Testo da analizzare:
Che cos'è il cristallino - EyesON
CATARATTA

Che cos’è il cristallino

Disegno di occhio e cristallino. Mosta come le immagini vengono catturate e processate dal cervello.

Che cos’è il cristallino? È una lente biconvessa, trasparente ed elastica situata all’interno del bulbo oculare tra l’iride e il corpo vitreo.

Insieme alla cornea costituisce l’apparato diottrico dell’occhio e permette la convergenza e la messa a fuoco sulla retina dei raggi provenienti dall’infinito.

Grazie all’azione del muscolo ciliare, il cristallino è capace di modificare la sua forma per regolare “automaticamente” la messa a fuoco (accomodazione).

Il cristallino presenta due facce, una anteriore e una posteriore: la prima è in rapporto con l’iride (una sottile membrana, di colore variabile e di forma anulare, che forma la pupilla e ha il compito di regolare la quantità di luce che raggiunge la retina), la seconda è in rapporto con il corpo vitreo (un tessuto connettivo di consistenza gelatinosa, incolore e trasparente che occupa la cavità del bulbo oculare).
Entrambe risultano più incurvate nel bambino e meno nell’anziano. Inoltre, la curvatura delle facce cambia nell’occhio a riposo e nella visione da lontano o da vicino: il cristallino è quindi una lente flessibile.

Dati presentati:
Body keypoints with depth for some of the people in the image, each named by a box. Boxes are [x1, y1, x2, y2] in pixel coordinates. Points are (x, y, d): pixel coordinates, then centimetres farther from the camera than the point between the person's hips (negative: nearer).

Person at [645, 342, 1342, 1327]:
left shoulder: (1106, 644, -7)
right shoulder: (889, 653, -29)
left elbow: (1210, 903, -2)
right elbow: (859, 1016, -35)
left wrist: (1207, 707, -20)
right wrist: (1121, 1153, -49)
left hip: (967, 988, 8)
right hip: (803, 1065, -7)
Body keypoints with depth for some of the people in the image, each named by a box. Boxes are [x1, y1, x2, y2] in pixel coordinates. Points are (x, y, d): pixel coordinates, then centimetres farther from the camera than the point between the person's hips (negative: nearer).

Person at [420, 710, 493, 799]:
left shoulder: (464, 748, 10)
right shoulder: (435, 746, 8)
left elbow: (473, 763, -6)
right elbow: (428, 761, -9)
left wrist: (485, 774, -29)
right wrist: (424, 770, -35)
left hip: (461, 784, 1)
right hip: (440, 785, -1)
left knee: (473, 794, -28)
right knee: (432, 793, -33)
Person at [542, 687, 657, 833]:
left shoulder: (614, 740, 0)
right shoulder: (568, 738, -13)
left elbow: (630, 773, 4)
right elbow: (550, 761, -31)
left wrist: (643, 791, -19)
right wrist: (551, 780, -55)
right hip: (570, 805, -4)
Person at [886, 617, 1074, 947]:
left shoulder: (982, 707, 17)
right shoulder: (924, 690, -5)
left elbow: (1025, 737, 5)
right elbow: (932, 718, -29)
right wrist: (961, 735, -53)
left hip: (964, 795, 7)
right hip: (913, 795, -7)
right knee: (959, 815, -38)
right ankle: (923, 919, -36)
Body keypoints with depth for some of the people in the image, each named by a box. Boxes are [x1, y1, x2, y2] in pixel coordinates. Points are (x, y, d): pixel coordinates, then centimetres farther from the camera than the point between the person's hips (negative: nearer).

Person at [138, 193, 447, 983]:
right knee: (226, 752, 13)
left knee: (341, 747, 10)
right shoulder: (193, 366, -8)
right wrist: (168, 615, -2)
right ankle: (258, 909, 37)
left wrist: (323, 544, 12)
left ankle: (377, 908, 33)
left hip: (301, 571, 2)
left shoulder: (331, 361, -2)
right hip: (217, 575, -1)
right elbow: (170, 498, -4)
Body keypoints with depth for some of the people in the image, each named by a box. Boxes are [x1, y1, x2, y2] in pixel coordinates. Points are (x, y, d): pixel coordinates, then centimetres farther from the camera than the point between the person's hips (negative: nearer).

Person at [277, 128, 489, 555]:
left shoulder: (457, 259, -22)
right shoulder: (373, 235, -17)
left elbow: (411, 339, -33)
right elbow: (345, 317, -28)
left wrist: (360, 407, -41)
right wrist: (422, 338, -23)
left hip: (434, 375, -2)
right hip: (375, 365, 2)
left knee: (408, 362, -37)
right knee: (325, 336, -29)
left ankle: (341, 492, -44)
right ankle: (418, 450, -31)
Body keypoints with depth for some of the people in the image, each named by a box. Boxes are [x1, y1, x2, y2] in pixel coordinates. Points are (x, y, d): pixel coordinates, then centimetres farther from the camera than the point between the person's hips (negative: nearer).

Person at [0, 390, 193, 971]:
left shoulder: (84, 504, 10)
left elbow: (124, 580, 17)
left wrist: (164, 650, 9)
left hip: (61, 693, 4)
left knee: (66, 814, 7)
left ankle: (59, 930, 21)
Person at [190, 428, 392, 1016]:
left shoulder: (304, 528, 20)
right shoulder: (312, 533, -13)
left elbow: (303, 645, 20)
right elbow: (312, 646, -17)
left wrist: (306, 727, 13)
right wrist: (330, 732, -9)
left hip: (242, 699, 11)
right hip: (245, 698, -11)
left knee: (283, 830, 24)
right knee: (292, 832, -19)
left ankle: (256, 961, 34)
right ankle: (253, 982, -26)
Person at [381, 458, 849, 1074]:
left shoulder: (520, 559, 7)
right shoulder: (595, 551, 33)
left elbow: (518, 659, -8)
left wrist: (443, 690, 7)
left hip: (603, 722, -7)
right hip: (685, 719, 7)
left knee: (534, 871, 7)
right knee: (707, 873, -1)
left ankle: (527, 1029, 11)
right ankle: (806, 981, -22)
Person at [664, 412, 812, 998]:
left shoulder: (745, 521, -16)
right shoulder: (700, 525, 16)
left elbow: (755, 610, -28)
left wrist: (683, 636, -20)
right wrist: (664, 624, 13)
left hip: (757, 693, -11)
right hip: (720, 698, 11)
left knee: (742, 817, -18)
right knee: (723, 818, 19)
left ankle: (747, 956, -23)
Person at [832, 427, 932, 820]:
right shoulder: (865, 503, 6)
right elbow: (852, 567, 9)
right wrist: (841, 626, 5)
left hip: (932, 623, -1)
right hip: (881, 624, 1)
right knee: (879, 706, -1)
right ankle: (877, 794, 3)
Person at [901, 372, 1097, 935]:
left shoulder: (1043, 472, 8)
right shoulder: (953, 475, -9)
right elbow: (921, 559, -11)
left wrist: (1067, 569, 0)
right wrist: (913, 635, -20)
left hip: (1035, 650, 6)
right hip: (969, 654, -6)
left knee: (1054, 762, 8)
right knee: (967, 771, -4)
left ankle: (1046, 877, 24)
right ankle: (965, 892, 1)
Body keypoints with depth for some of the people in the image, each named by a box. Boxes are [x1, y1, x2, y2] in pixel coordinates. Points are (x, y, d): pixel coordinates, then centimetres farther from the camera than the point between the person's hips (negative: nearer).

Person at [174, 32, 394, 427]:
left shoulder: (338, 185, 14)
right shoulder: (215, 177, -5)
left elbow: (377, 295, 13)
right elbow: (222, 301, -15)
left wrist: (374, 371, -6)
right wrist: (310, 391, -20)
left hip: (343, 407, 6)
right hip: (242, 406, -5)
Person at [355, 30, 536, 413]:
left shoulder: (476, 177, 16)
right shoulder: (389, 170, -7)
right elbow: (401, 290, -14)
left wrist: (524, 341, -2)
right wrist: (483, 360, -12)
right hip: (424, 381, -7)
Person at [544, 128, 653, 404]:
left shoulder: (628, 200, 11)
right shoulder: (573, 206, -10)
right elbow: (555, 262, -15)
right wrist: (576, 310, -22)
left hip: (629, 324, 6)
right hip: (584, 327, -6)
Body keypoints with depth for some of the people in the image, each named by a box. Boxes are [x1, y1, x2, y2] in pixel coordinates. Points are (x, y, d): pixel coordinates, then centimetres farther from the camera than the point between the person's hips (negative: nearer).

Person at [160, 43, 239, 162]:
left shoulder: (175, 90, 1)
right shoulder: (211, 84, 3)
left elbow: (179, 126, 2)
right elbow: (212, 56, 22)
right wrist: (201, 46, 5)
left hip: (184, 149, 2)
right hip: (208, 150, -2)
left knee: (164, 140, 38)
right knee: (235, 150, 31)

Domande sul materiale:
1 - Ripeti fedelmente il passo del testo sul cristallino da "Che cos’è il cristallino?" a "raggi provenienti dall’infinito.".
2 - Elenca gli aggettivi con cui il testo sul cristallino definisce questa lente nella risposta alla domanda "Che cos'è il cristallino?".
3 - Prosegui il testo sul cristallino a partire dall'ultima frase riportata.

Risposte ai compiti:
1 -
Che cos’è il cristallino? È una lente biconvessa, trasparente ed elastica situata all’interno del bulbo oculare tra l’iride e il corpo vitreo.

Insieme alla cornea costituisce l’apparato diottrico dell’occhio e permette la convergenza e la messa a fuoco sulla retina dei raggi provenienti dall’infinito.

2 - biconvessa, trasparente, elastica

3 -
Il cristallino rimane posizionato nella sua sede naturale grazie ad un apparato detto zonula di Zinn, costituito da sottili tendini di tessuto connettivo (fibre zonulari), che lo ancorano al corpo ciliare. Dall’azione di queste strutture, dipende il processo accomodativo, cioè la capacità di mettere a fuoco. Questo apparato, quindi, permette di variare il potere di rifrazione del cristallino, modificandone la forma, per consentire la focalizzazione delle immagini osservate sulla retina.

Con l’età si assiste al progressivo indurimento del cristallino e del suo contemporaneo ingrossamento, insieme ad una crescente disfunzione del muscolo ciliare e delle fibre zonulari, che determinano una graduale incapacità di cambiare la sua forma e quindi di accomodare. Questa attività è massima nei bambini, a 20 anni è già ridotto del 50%, e a 55-60 anni è praticamente esaurita. Questo è causa di difetti visivi quale la presbiopia che insorge fisiologicamente con l’avanzare dell’età.

Tra le malattie del cristallino la più diffusa è la cataratta caratterizzata dalla progressiva e costante opacizzazione dello stesso.